Jesus said, “If your brother sins against you, go and tell him his fault, between you and him alone. If he listens to you, you have gained your brother” (Matt. 18:15). Obviously, a brother gained is a brother forgiven. He sins against you, listens to your complaint, and repents. You acknowledge his change of heart with sympathy and grace.
Forgiveness isn’t always easy, though. Peter asked, “Lord, how often will my brother sin against me, and I forgive him? As many as seven times?” (Matt. 18:21). Peter thought that Jesus would be impressed by his generous spirit. After all, the rabbis taught that an offender was to be forgiven only three times. But Christ replied, “I do not say to you seven times, but seventy times seven” (v. 22). In other words, forgive people as often as they need grace.
Why is this so difficult? Refusing to forgive satisfies our lust for revenge. The Bible says, “Never avenge yourselves, but leave it to the wrath of God, for it is written, ‘Vengeance is mine, I will repay, says the Lord’” (Rom. 12:19). God’s “wrath” is judicial. His infinitely just nature compels him to return the deeds of the wicked on his own head.
Our motivation isn’t quite so pure.
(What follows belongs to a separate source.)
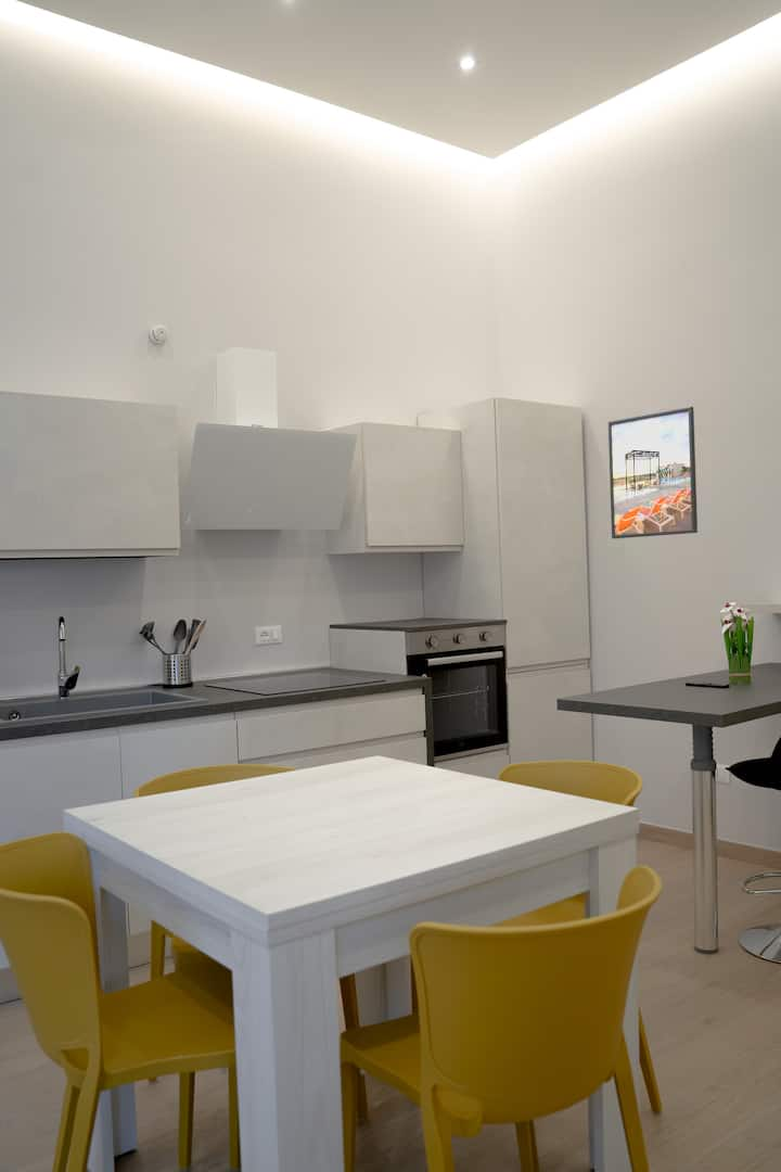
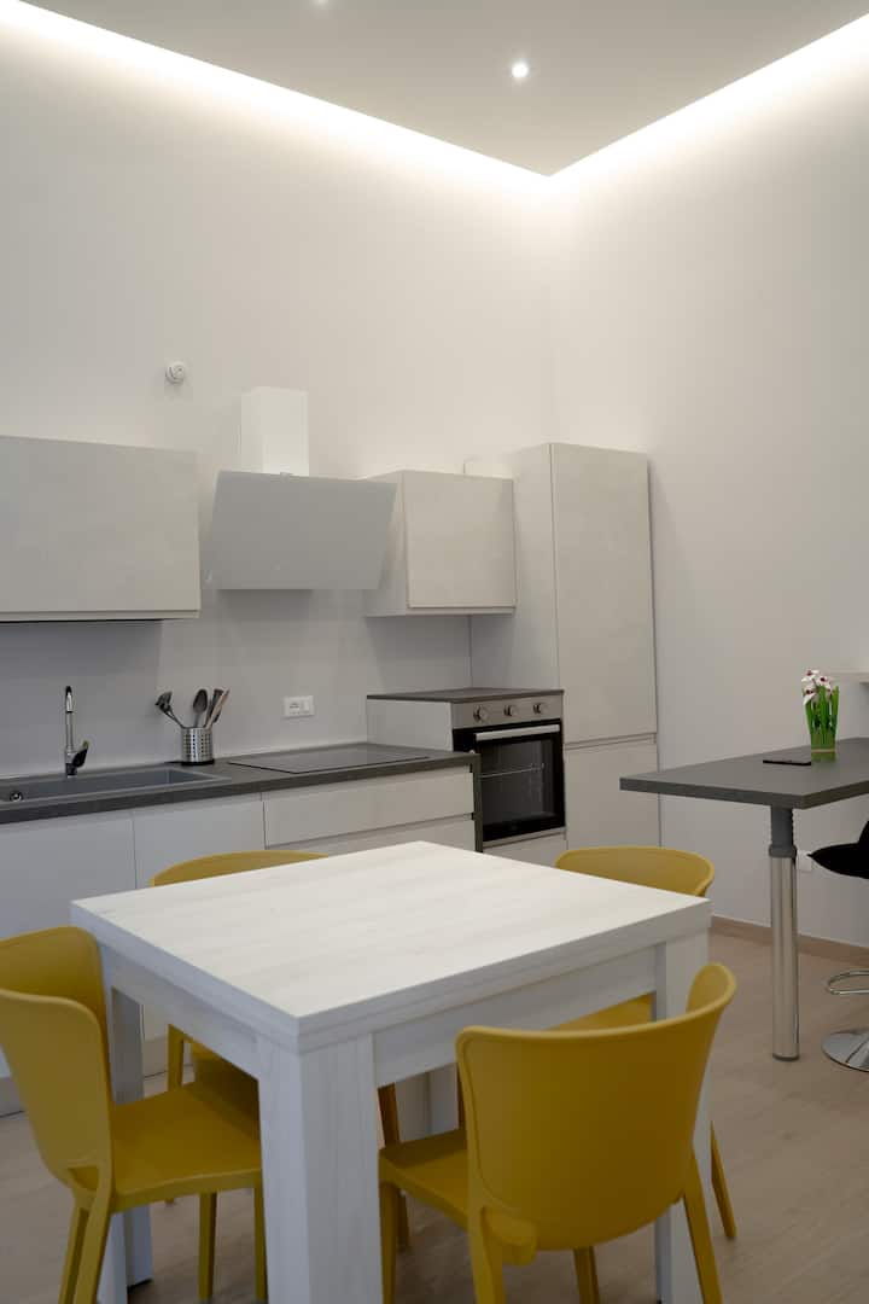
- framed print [607,406,699,539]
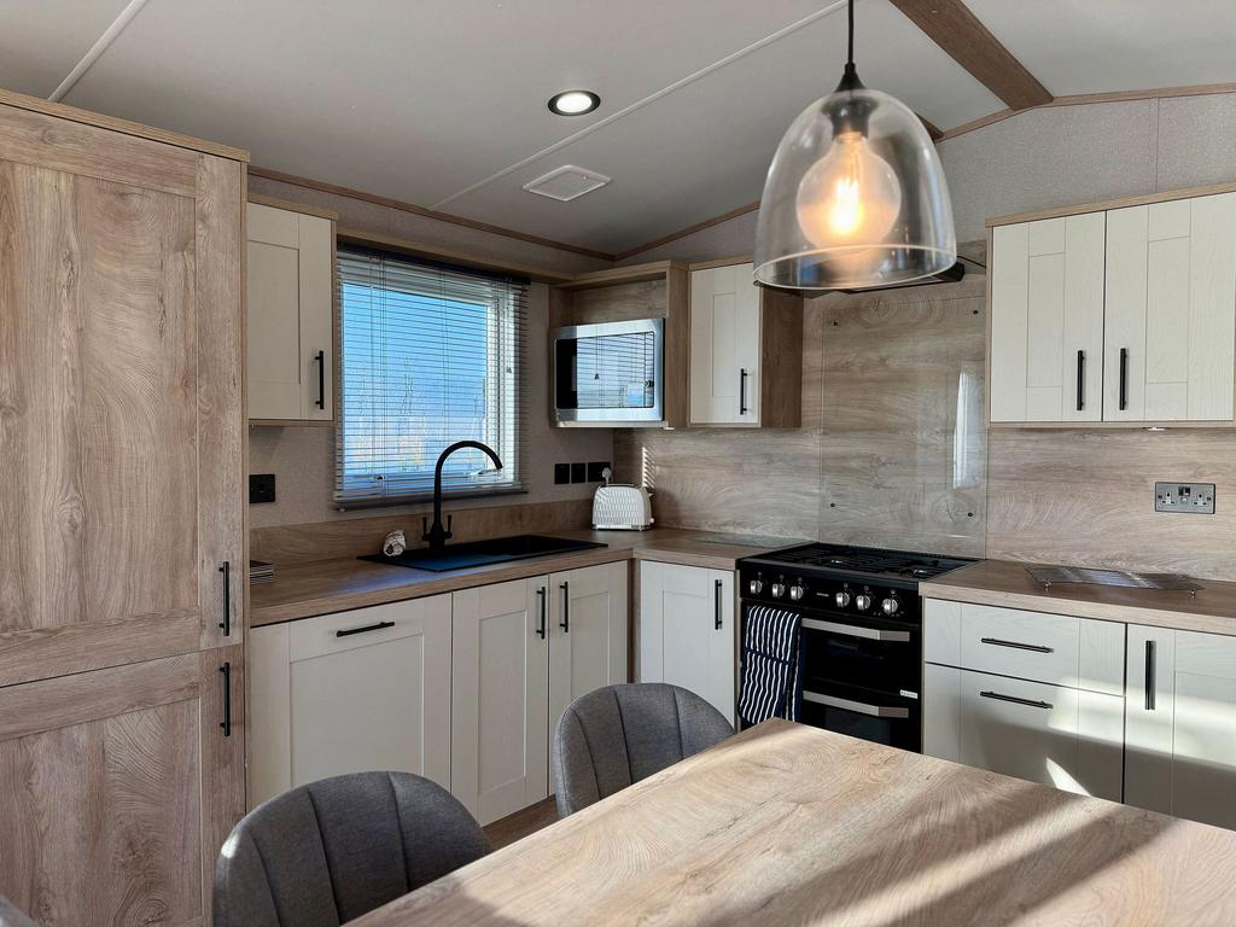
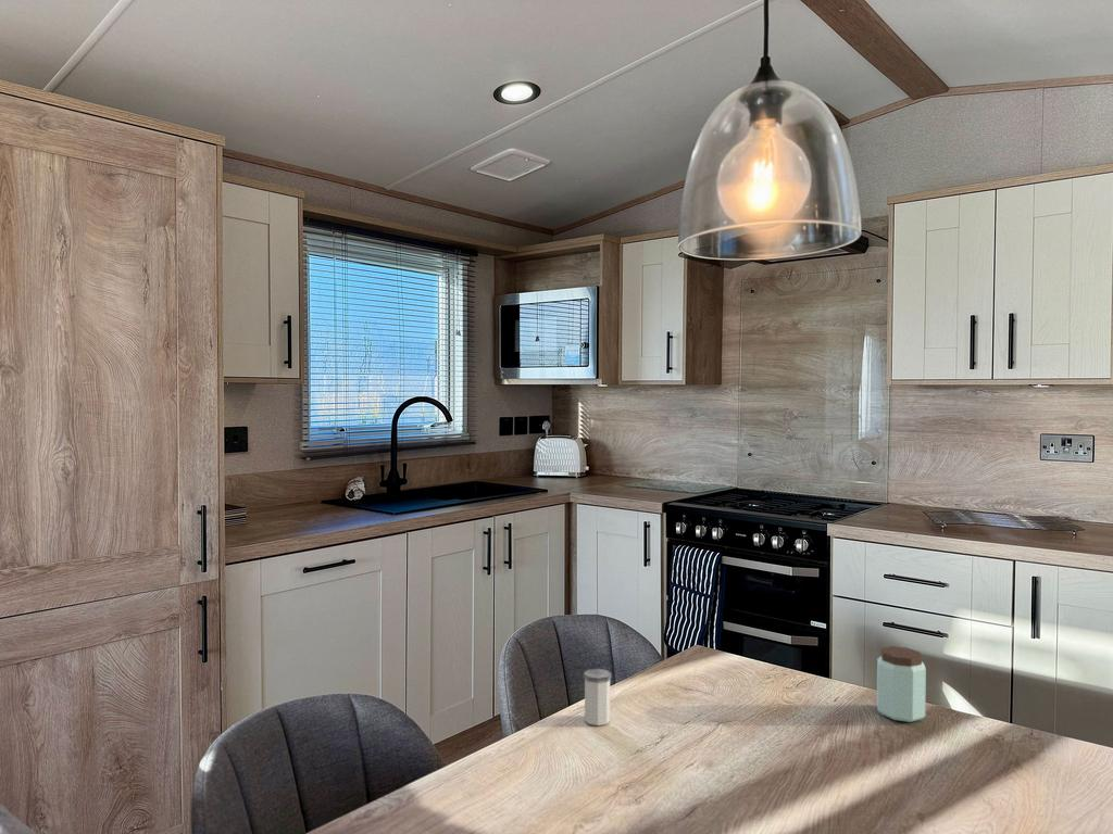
+ peanut butter [876,645,927,723]
+ salt shaker [583,668,612,726]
Our wrath isn’t judicial but personal. Our aim isn’t to mend character but to injure. Sadly, we are the person most wounded by our lack of forgiveness.
Refusing to forgive also gives us the perverse pleasure of feeling victimized. But who wants to be a victim? Lots of people, actually. Never forgiving gives us an excuse for being whiny, gossipy, and glum. “Well, if you’d been treated the way I was, you’d be blue, too.” Maybe. But wallowing in self-pity can do us far more harm than the offense we can’t turn loose. An unforgiving person becomes bitter, depressed, and isolated.